I've seen other custom connector examples that get information from github, it's just that in my case the data sits in sharepoint within my own tenant. Makes sense ?
Good morning,
Okay now I got a picture.
Let me come to your first question.
It is making a difference if you are using SPO or SP onPrem, cause you would need to establish a connection to your onprem environment via a gateway to fetch data from your SP onPrem. With SP Online you can directly call the SP REST API without entering any firewall secured environments.
But its good that we are talking about SPO!
I also now understood your usecase.
I would say that Power Automate is the wrong technology for your usecase.
I will explain later why I think its not the best idea, but first I would try to show you my idea how
I would build this if I needed to.
So if you want to create this with Power Automate I would concider to do the following:
I would create a flow that will represent your API, you would start with a request trigger (https://flow.microsoft.com/fr-fr/blog/call-flow-restapi/) so your flow gets an rest endpoint.
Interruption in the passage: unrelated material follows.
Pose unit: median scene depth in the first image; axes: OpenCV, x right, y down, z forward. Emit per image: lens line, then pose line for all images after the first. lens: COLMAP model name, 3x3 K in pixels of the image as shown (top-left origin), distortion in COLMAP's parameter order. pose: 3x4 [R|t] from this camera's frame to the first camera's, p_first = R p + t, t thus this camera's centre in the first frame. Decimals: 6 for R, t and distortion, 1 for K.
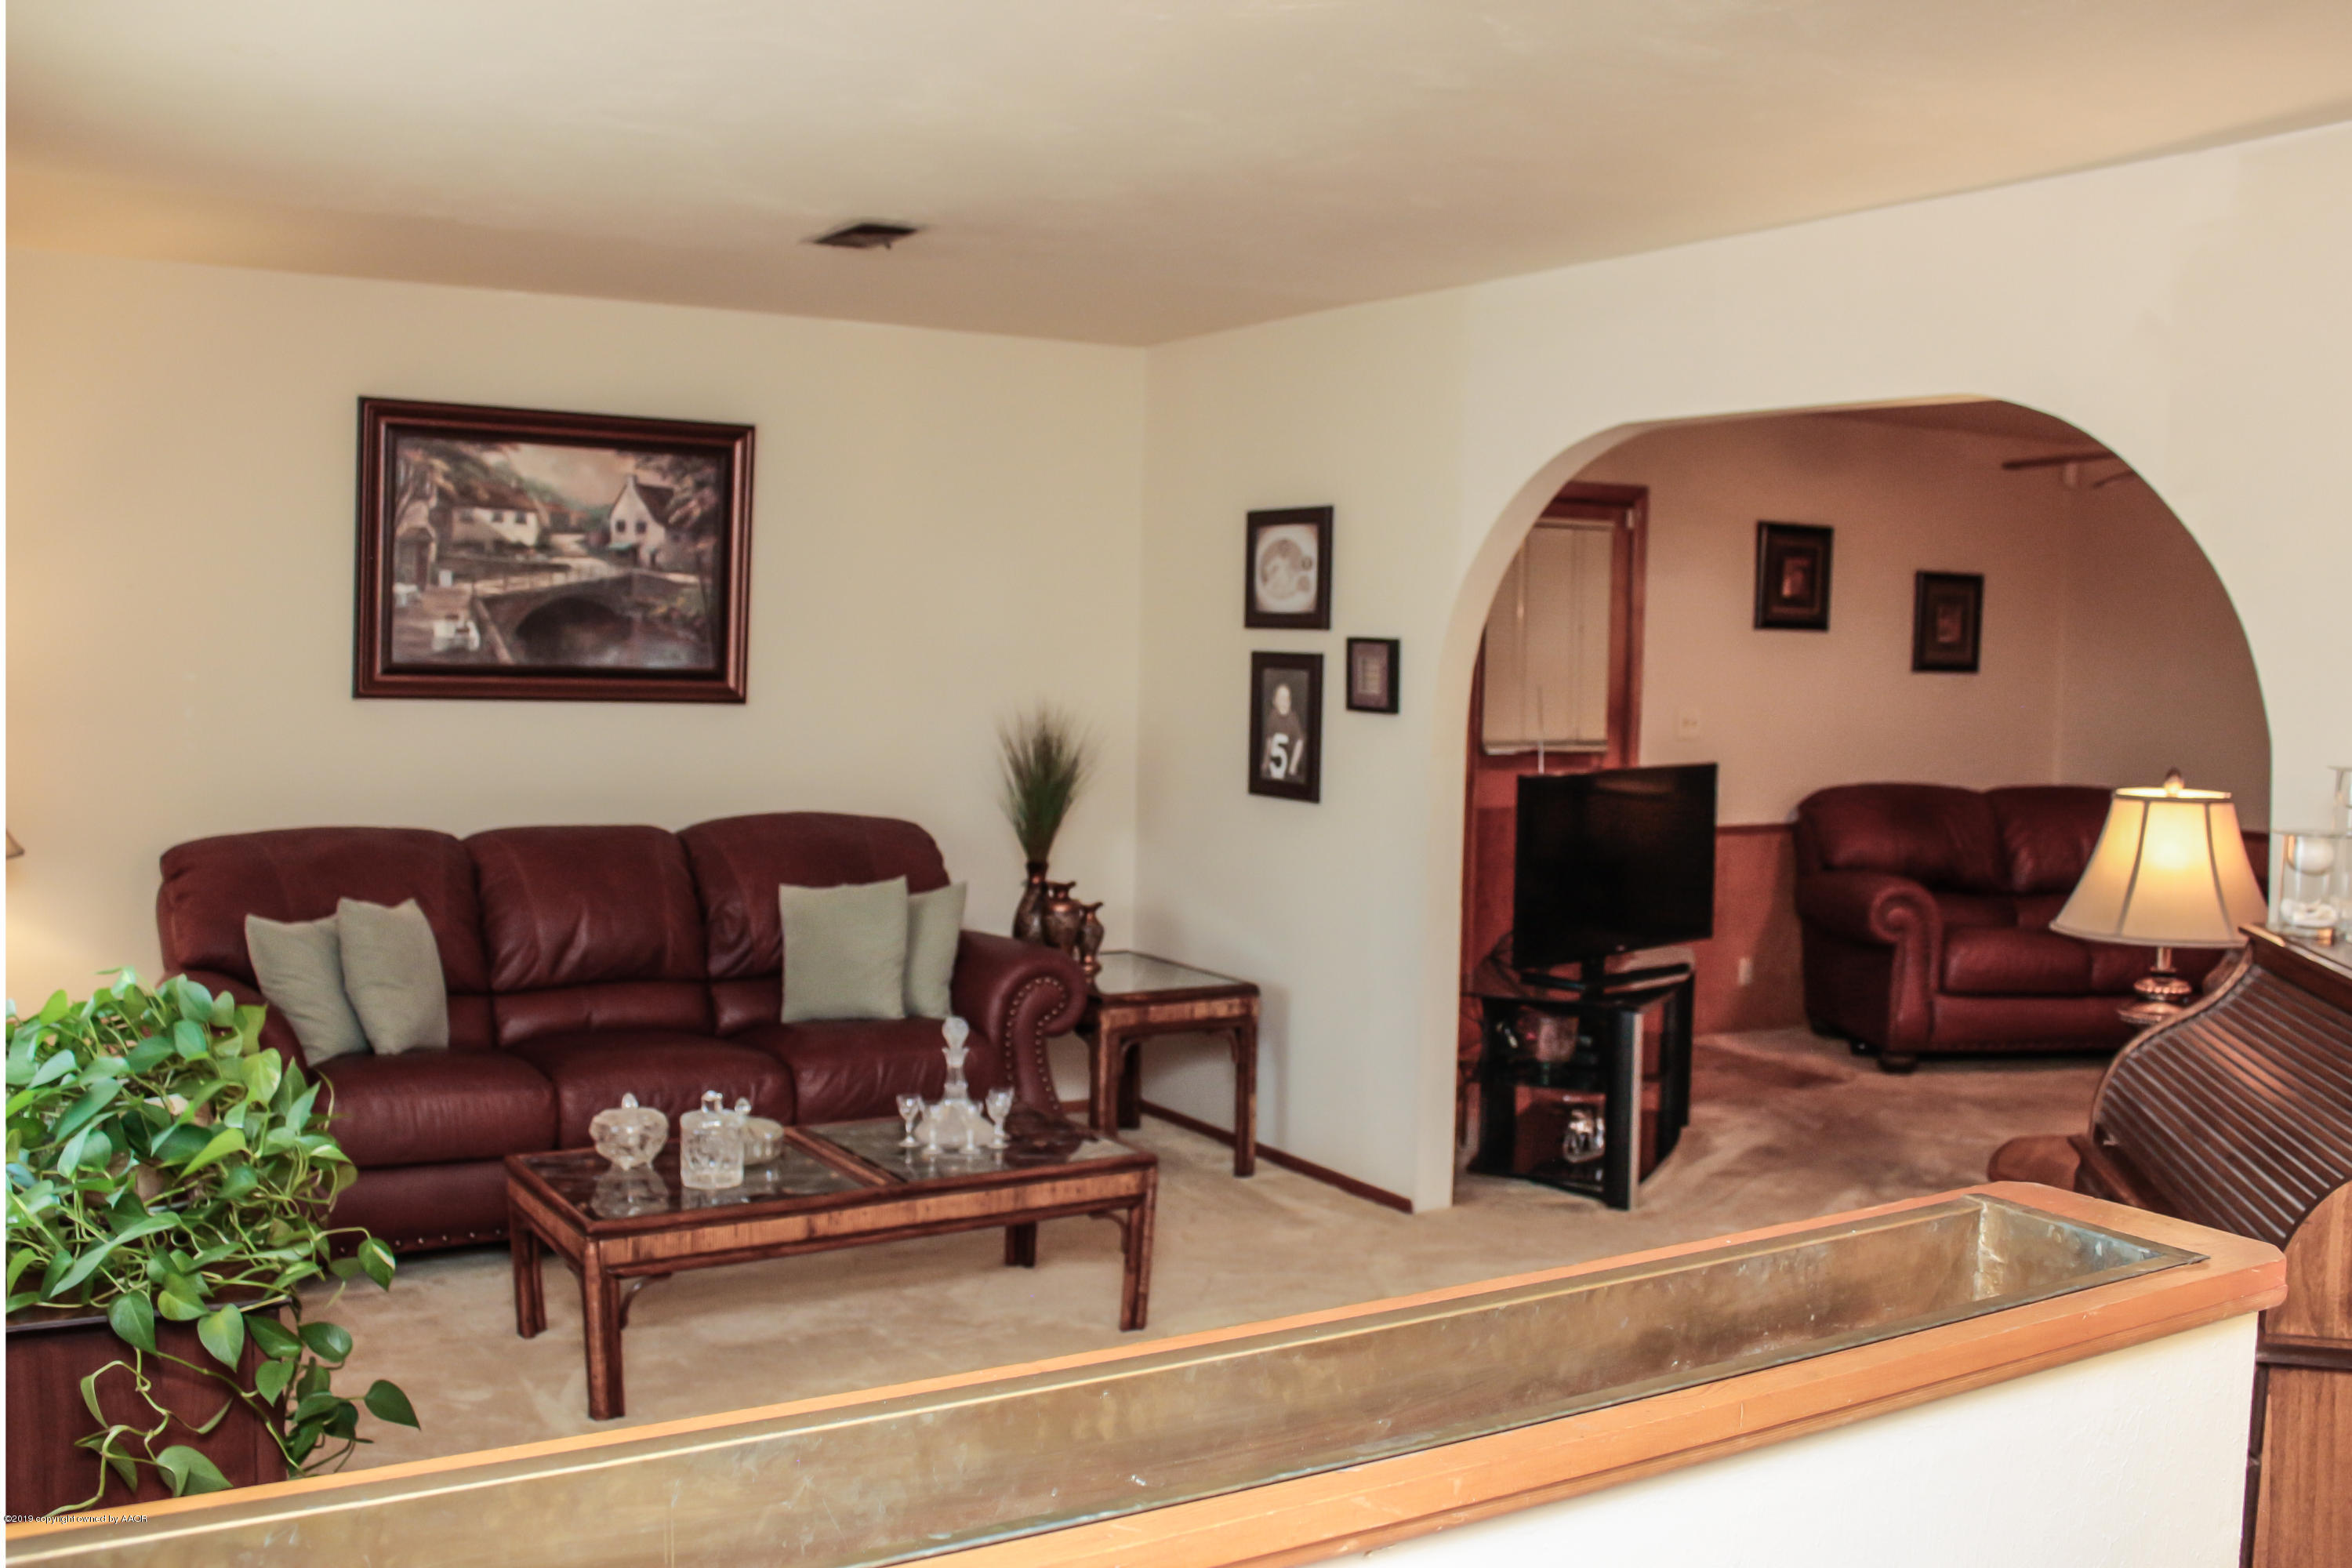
lens RADIAL K [[2175.8, 0, 1176.0], [0, 2175.8, 784.0], [0, 0, 1]] dist [-0.144150, 0.125574]
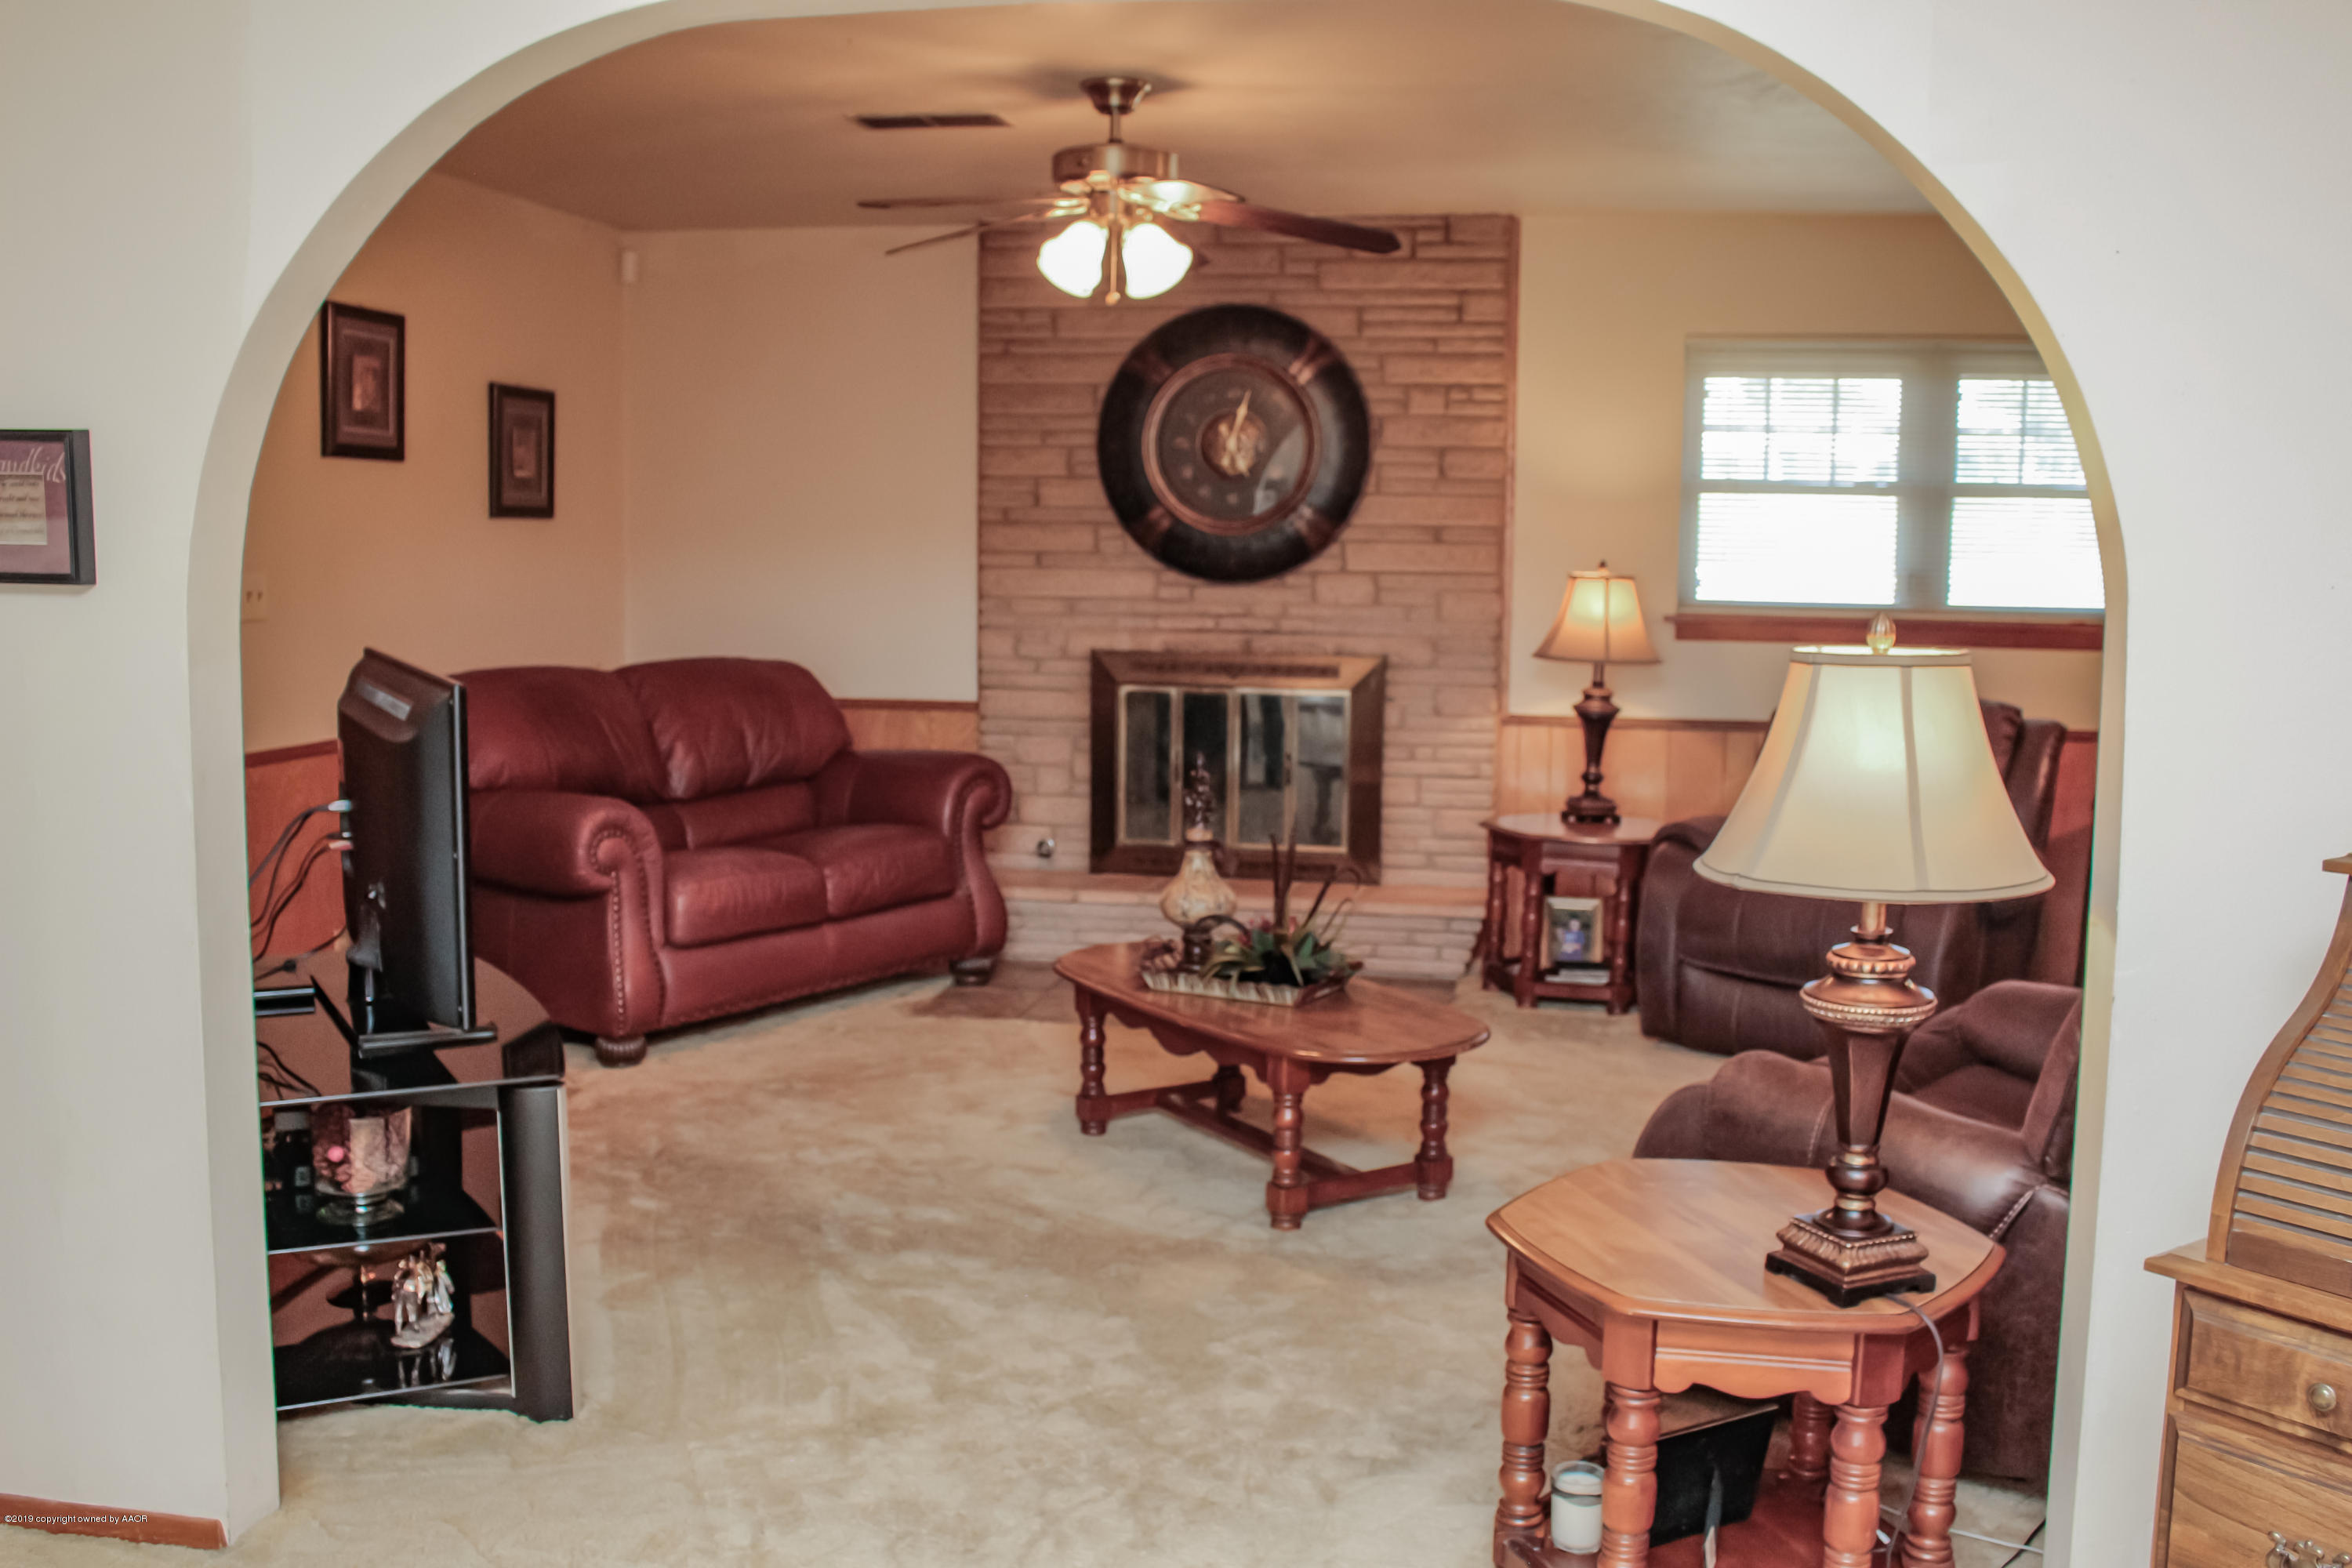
lens RADIAL K [[2175.8, 0, 1176.0], [0, 2175.8, 784.0], [0, 0, 1]] dist [-0.144150, 0.125574]
pose [[0.657163, -0.097625, 0.747399, -0.077674], [0.052895, 0.995105, 0.083472, -0.011354], [-0.751890, -0.015321, 0.659111, 0.378325]]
The trigger is a post endpoint and you can define your JSON Schema. I would give the endpoint the name of your "function" (eg. getallpos or getpos or something else) so the flow knows what to do.
Now you could call your SharePoint lists to fetch the data based on the info you get from the trigger body.
You would need to to some merging operations to build a json that can be send back to the requester.
So you might need some foreach loops etc. It could look like this:
Now you could save the flow and call the endpoint to get the data you requested.
This is working, buuuuut... we have some problems here.
So first the loops inside the power automate are reeeeeally slow. So when you start to merge data from different SharePoint lists and parse your json manually, it will tak you ages for big datasets (lets say bigger then 250 items) So it might happen that your client will run into a timeout when calling the rest endpoint of your flow. In addition your client would need an power automate licensed account. And I am not talking about the E3 lisences, I talk about the per Flow or per User plan.
So all together, yes it is possible, but its not having a good performance and its expensive.
So what are your alternatives?
1. A custom connector itself cannot help you, cause its is not possible to give a custom connector logic, which would give you data from differrent lists at once.
2. Another posiblity is to do this in Azure with a logic app (https://docs.microsoft.com/de-de/azure/logic-apps/logic-apps-overview). Its technically the same. The difference is that you do not need a power automate licensed account in order to call the flow. The performance is still bad (maybe it could be better cause you could use javascript to process your sharepoint items parsing a json), but you could have this at least less expensive.
3. So the cleanest way to implement your a good solution for you would building your own web api. So I would consider doing it with Azure functions. https://docs.microsoft.com/en-us/learn/modules/build-api-azure-functions/ You could easily build up your logic inside the function and then make the endpoint available for your client. This would be clean, not expensive and the performance is much better.
Let me know if my answer was clear or if you need any further assistance on the other topic, cause we are leaving the power automate scope here.
With regards
Kevin
Thanks Kevin for spending time and effort to give a clear explanation, it is very much appreciated.
Stephane
you are very welcome 🙂
I implemented the single point of sales get request. Works like a charm, and quite fast as well 🙂
I also have a functional GetAllPOS version, but the Apply for Each is horribly slow. I'm still trying to optimize, but haven't got it to respond below 2 minutes yet.